▶ **EXERCISE**
Reproduce everything from the start of the data down to the line containing "v(-15.46, 0) *", including both ends.

# start of RECORD EXCERPTS

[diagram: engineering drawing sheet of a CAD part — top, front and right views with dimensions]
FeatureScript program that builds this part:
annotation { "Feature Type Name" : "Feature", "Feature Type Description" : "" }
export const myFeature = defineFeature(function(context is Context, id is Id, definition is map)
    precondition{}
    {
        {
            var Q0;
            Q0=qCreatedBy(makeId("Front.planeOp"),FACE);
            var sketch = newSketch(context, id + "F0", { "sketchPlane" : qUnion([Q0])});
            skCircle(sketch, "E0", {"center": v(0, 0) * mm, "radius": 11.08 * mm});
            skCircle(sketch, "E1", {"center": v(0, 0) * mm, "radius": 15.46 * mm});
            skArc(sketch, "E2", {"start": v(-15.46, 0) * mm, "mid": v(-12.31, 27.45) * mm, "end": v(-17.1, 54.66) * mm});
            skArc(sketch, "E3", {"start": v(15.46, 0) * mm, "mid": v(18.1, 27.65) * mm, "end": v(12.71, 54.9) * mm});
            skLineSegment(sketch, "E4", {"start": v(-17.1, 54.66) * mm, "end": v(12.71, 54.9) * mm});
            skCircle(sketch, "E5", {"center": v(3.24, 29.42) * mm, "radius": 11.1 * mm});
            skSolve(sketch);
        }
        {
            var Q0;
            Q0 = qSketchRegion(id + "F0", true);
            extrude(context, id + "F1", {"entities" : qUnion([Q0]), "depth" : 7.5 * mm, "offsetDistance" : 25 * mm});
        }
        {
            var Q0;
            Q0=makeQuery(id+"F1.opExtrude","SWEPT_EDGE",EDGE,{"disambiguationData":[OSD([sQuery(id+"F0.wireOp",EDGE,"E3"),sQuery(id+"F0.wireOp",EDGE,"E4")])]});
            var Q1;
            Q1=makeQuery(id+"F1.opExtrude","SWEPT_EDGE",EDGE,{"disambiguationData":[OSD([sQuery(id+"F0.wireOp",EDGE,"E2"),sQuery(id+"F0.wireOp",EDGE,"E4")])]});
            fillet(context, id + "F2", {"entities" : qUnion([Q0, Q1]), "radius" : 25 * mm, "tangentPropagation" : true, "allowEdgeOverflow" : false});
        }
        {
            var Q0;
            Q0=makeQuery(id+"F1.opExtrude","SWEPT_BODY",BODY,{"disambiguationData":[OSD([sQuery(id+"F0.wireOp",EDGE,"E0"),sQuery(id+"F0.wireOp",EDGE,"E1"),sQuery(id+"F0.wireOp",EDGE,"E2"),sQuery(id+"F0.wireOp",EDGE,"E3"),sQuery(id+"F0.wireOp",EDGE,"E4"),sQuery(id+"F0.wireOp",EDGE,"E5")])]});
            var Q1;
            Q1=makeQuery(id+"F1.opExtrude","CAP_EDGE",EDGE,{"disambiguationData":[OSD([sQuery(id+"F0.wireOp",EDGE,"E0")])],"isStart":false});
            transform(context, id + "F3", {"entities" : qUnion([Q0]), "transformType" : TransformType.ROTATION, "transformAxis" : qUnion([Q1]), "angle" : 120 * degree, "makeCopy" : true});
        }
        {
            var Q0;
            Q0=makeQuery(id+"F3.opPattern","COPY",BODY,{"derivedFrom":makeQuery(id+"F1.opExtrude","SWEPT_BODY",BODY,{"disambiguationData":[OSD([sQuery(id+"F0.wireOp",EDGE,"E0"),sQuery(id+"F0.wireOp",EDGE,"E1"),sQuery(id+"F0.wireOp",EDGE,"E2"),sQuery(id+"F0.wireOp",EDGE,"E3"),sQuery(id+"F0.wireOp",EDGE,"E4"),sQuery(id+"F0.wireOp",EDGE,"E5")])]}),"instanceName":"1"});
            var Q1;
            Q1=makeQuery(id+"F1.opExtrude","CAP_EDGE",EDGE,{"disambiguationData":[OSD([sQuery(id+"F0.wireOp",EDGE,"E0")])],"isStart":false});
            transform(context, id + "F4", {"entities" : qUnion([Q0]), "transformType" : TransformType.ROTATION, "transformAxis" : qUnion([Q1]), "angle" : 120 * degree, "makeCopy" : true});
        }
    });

# end of RECORD EXCERPTS

▶ **ANSWER TO THE PROBLEM**
[diagram: engineering drawing sheet of a CAD part — top, front and right views with dimensions]
FeatureScript program that builds this part:
annotation { "Feature Type Name" : "Feature", "Feature Type Description" : "" }
export const myFeature = defineFeature(function(context is Context, id is Id, definition is map)
    precondition{}
    {
        {
            var Q0;
            Q0=qCreatedBy(makeId("Front.planeOp"),FACE);
            var sketch = newSketch(context, id + "F0", { "sketchPlane" : qUnion([Q0])});
            skCircle(sketch, "E0", {"center": v(0, 0) * mm, "radius": 11.08 * mm});
            skCircle(sketch, "E1", {"center": v(0, 0) * mm, "radius": 15.46 * mm});
            skArc(sketch, "E2", {"start": v(-15.46, 0) * mm, "mid": v(-12.31, 27.45) * mm, "end": v(-17.1, 54.66) * mm});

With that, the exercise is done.